= Beginning of Section =

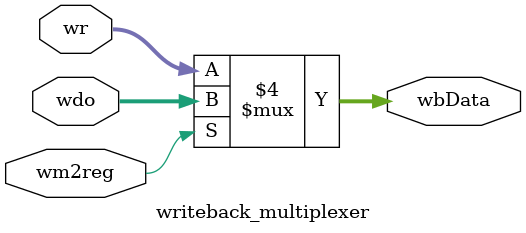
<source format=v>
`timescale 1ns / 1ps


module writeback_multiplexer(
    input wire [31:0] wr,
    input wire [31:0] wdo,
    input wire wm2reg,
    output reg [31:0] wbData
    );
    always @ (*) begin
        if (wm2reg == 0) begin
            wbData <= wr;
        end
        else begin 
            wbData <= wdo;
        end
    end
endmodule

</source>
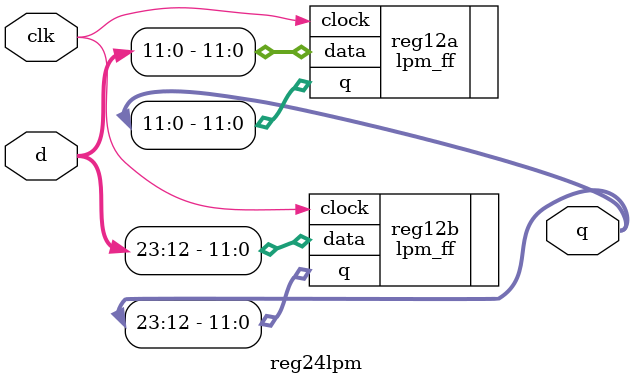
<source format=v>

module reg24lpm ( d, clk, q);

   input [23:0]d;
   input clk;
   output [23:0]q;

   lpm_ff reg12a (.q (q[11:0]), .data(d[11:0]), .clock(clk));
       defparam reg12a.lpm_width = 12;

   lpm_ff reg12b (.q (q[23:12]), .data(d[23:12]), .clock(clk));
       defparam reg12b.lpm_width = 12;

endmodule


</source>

= End of Section =
= Beginning of Section =

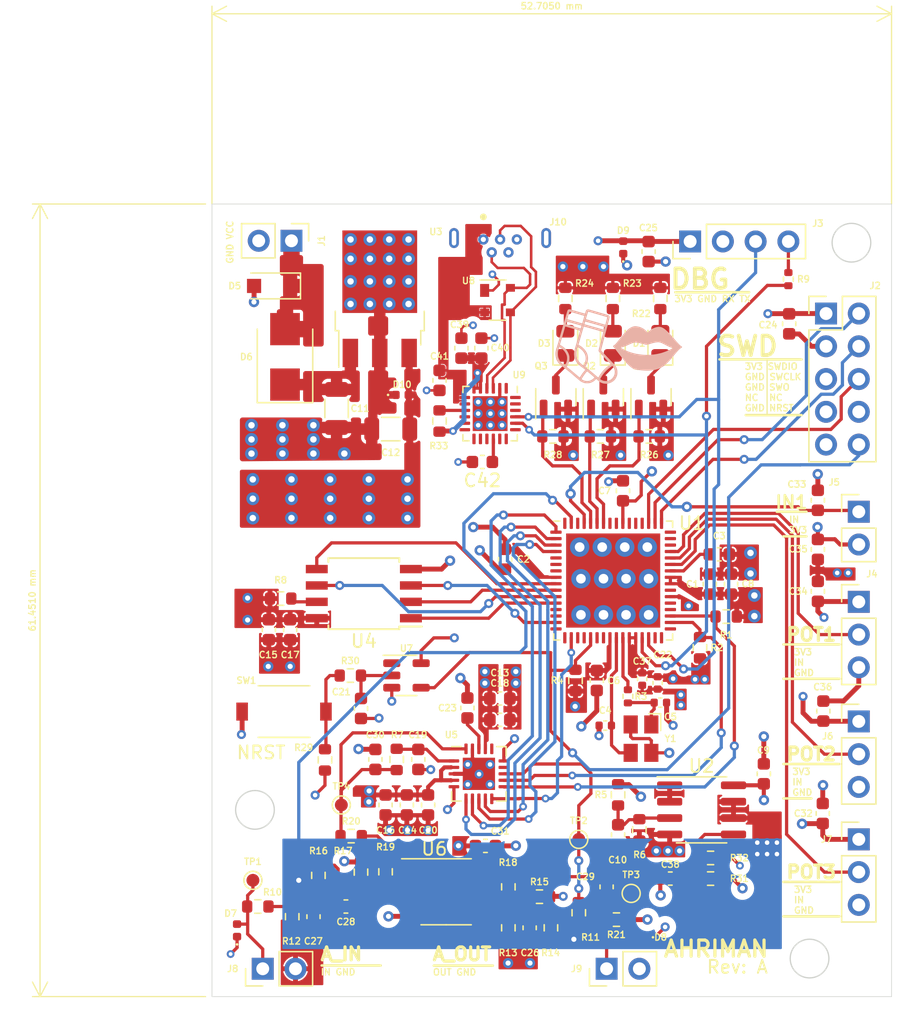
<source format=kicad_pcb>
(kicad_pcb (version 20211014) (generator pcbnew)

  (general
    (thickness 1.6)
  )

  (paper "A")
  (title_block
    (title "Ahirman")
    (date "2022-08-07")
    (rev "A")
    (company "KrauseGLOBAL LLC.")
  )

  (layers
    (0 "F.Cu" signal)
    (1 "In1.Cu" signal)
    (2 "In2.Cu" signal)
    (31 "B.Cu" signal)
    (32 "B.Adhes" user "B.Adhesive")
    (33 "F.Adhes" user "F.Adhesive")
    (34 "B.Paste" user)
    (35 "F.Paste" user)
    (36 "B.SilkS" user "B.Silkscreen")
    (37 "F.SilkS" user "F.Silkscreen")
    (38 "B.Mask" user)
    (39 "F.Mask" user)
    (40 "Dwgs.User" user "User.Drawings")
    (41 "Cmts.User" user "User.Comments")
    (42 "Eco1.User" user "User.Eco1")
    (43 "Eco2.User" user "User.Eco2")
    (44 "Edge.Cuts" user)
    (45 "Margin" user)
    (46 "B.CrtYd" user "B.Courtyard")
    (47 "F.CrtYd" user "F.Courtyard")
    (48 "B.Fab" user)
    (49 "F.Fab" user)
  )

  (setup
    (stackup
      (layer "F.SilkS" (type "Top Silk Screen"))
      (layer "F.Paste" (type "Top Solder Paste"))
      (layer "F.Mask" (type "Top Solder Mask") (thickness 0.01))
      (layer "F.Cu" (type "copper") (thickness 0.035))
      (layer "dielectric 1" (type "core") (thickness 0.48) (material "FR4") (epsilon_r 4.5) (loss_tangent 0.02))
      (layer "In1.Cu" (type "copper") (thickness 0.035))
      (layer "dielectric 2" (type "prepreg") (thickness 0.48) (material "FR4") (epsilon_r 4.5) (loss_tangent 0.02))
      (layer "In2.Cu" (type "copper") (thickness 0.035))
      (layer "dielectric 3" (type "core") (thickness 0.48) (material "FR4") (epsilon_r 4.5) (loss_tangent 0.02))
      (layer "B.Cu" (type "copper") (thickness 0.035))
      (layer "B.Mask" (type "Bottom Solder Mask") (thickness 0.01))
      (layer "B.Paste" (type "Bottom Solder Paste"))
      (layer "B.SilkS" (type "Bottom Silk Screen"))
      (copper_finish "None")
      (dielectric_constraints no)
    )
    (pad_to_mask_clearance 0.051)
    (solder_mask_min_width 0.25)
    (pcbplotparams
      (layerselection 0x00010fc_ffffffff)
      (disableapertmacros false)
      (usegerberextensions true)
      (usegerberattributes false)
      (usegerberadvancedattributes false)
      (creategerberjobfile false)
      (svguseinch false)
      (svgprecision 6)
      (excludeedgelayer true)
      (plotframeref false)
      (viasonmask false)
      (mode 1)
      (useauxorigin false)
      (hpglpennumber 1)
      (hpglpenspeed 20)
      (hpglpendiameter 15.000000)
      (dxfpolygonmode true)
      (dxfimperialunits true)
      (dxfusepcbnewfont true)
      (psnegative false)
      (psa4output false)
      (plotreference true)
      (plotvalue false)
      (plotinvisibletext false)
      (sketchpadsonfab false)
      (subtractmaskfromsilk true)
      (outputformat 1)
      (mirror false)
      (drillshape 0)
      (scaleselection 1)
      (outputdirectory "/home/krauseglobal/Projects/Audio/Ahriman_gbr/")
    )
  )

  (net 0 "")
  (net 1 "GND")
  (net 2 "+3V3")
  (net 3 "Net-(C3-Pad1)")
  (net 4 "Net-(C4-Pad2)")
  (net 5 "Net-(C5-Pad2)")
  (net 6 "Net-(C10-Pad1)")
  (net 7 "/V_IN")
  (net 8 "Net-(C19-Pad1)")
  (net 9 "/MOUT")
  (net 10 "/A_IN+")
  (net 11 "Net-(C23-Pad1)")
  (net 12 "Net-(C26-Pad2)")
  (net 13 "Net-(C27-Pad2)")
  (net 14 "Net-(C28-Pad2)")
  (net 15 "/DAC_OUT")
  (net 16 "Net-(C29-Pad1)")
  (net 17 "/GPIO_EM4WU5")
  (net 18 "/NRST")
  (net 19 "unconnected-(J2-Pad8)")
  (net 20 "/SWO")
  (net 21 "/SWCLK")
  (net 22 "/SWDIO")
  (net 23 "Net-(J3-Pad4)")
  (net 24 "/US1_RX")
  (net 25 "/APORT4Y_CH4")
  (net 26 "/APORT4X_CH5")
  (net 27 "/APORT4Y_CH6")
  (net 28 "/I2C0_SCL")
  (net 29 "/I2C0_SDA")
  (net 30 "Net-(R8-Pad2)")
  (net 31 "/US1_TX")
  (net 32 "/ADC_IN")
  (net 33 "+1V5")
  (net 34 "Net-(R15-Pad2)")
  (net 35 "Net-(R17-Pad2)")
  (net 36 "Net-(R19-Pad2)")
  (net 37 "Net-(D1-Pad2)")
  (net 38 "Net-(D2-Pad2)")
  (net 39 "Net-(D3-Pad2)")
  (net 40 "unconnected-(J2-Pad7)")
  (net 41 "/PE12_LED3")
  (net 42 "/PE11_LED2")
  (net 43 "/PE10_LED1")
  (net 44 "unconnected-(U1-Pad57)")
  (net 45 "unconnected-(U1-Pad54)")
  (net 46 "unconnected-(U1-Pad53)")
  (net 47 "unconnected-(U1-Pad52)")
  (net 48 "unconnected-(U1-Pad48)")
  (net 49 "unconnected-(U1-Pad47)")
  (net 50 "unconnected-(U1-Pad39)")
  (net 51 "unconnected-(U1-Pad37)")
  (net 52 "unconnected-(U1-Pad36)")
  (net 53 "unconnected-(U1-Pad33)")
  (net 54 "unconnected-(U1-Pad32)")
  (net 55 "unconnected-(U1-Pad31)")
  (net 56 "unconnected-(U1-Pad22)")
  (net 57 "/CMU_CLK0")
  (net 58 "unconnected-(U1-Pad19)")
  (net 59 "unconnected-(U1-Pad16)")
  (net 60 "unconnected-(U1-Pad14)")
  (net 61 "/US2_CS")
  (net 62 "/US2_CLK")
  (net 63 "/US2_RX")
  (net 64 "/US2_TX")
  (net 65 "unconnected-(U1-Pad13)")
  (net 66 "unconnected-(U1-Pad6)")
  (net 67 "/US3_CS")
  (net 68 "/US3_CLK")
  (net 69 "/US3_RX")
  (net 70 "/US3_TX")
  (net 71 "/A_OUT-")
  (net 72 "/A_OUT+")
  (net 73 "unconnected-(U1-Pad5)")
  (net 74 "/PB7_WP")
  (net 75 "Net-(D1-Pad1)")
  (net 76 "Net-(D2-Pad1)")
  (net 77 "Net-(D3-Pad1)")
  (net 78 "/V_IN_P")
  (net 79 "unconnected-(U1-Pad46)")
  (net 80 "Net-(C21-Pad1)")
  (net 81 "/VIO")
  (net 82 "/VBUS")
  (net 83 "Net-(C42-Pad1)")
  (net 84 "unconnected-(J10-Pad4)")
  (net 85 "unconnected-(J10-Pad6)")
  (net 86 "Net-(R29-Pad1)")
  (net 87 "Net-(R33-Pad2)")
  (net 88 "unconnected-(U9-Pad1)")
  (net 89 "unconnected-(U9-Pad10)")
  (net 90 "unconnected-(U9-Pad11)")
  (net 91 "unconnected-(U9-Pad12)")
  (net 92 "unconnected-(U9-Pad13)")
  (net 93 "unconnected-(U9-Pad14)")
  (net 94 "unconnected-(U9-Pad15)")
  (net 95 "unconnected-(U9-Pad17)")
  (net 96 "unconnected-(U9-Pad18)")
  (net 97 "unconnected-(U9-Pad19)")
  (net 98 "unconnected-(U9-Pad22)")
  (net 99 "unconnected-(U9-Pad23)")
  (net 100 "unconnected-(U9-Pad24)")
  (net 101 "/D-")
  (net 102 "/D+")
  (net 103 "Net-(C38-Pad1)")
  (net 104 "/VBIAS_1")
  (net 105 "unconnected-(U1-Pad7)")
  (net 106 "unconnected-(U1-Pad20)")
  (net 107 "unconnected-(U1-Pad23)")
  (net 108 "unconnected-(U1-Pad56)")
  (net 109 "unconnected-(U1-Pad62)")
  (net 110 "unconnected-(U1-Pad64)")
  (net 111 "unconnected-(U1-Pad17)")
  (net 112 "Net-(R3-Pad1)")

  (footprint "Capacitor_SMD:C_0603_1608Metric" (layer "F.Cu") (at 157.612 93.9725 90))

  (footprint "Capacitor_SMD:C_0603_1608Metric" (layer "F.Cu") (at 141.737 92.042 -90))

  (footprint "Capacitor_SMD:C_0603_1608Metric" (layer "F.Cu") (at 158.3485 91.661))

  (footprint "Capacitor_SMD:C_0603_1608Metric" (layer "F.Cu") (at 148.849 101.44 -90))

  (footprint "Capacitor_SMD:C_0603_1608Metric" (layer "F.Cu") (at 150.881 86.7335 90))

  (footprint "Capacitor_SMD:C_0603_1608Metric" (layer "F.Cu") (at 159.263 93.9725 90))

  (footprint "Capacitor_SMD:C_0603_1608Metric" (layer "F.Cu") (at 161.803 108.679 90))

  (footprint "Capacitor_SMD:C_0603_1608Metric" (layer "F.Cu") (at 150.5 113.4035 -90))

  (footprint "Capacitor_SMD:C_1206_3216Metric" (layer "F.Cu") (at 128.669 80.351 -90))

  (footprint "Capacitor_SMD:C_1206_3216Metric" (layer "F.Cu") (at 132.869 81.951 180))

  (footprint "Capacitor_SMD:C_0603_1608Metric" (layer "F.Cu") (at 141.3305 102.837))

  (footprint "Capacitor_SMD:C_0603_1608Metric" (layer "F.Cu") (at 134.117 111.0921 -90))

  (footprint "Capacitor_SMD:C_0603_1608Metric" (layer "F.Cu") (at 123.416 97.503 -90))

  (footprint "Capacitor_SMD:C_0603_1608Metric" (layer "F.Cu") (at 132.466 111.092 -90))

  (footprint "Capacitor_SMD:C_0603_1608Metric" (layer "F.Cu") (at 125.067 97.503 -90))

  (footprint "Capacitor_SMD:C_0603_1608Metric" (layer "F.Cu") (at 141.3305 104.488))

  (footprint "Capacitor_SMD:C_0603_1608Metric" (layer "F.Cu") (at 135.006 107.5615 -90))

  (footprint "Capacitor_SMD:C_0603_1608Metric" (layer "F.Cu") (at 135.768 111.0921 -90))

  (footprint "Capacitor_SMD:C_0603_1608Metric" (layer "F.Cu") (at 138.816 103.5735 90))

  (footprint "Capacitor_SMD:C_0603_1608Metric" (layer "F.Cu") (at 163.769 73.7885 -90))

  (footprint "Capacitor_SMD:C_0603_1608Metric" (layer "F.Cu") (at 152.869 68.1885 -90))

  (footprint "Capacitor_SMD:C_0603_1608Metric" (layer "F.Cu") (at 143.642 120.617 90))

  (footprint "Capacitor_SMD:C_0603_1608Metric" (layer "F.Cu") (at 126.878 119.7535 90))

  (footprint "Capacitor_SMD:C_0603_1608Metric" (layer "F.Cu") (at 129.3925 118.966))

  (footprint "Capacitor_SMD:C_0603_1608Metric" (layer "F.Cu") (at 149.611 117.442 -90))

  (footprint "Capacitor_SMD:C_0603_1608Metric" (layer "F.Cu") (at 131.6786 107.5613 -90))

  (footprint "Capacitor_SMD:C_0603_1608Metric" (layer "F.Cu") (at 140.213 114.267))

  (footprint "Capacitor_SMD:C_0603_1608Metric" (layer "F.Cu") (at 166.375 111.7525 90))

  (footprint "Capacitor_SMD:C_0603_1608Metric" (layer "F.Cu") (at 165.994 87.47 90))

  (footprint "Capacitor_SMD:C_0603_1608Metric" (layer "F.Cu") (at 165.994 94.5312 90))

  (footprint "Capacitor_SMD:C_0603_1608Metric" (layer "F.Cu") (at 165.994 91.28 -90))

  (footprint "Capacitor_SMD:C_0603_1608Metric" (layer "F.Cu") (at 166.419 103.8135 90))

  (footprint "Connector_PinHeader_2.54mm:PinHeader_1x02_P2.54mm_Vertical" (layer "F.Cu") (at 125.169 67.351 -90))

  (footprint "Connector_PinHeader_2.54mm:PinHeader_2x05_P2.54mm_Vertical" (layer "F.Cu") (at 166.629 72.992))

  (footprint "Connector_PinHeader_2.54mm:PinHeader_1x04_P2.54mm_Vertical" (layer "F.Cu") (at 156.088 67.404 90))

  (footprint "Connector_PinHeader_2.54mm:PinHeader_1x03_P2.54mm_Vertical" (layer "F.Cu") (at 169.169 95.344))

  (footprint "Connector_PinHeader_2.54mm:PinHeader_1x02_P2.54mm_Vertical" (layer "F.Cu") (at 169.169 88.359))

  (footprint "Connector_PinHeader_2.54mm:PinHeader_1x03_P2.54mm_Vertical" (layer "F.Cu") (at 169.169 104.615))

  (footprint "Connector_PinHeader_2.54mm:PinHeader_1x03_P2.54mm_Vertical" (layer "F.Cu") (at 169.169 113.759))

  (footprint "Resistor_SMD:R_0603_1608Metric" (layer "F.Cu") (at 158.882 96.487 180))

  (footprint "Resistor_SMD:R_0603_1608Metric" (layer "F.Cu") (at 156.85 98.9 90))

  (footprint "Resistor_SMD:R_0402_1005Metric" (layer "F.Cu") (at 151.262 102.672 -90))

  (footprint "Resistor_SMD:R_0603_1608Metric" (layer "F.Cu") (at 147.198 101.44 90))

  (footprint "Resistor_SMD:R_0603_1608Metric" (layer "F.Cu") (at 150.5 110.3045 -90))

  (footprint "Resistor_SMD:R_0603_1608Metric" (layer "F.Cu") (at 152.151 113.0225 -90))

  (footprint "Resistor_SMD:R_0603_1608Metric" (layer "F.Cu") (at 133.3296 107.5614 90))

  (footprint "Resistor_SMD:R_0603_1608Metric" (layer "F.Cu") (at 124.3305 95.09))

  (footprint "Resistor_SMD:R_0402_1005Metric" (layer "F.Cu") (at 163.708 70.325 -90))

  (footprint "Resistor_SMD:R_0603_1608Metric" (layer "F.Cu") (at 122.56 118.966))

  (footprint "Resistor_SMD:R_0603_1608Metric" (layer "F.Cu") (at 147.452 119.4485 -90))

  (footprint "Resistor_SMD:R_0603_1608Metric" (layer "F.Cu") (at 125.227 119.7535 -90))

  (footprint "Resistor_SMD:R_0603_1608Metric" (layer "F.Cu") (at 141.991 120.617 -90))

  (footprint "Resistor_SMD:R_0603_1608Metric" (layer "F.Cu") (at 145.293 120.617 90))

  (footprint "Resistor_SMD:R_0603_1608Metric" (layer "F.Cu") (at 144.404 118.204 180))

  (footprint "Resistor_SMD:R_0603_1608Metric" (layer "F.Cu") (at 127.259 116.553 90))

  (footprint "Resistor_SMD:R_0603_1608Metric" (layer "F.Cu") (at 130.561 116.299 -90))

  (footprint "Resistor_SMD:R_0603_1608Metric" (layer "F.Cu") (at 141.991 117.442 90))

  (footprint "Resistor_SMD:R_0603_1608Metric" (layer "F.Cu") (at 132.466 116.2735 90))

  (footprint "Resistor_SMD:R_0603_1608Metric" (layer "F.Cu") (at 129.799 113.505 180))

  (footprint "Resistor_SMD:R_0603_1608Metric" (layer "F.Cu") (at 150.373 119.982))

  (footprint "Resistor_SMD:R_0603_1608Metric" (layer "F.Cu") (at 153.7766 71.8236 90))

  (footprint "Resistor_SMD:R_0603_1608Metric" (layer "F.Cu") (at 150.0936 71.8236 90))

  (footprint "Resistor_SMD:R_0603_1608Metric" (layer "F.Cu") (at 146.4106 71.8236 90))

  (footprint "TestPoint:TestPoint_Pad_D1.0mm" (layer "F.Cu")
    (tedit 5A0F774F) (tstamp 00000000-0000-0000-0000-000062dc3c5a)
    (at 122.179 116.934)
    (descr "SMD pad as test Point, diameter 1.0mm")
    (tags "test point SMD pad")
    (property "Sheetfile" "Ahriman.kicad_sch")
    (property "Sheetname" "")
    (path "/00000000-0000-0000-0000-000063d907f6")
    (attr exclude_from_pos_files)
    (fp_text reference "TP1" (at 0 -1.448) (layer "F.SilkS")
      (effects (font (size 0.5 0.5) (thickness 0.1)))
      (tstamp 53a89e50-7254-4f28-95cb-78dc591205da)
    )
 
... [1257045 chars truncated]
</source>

= End of Section =

▶ **DIRECTIVE**
In the entries above, the lines between the one holding "(viasonmask false)" and the one holding "(plotvalue false)", inclusive, are to be printed exactly as written, and those alone.

▶ **EXERCISE RESULT**
      (viasonmask false)
      (mode 1)
      (useauxorigin false)
      (hpglpennumber 1)
      (hpglpenspeed 20)
      (hpglpendiameter 15.000000)
      (dxfpolygonmode true)
      (dxfimperialunits true)
      (dxfusepcbnewfont true)
      (psnegative false)
      (psa4output false)
      (plotreference true)
      (plotvalue false)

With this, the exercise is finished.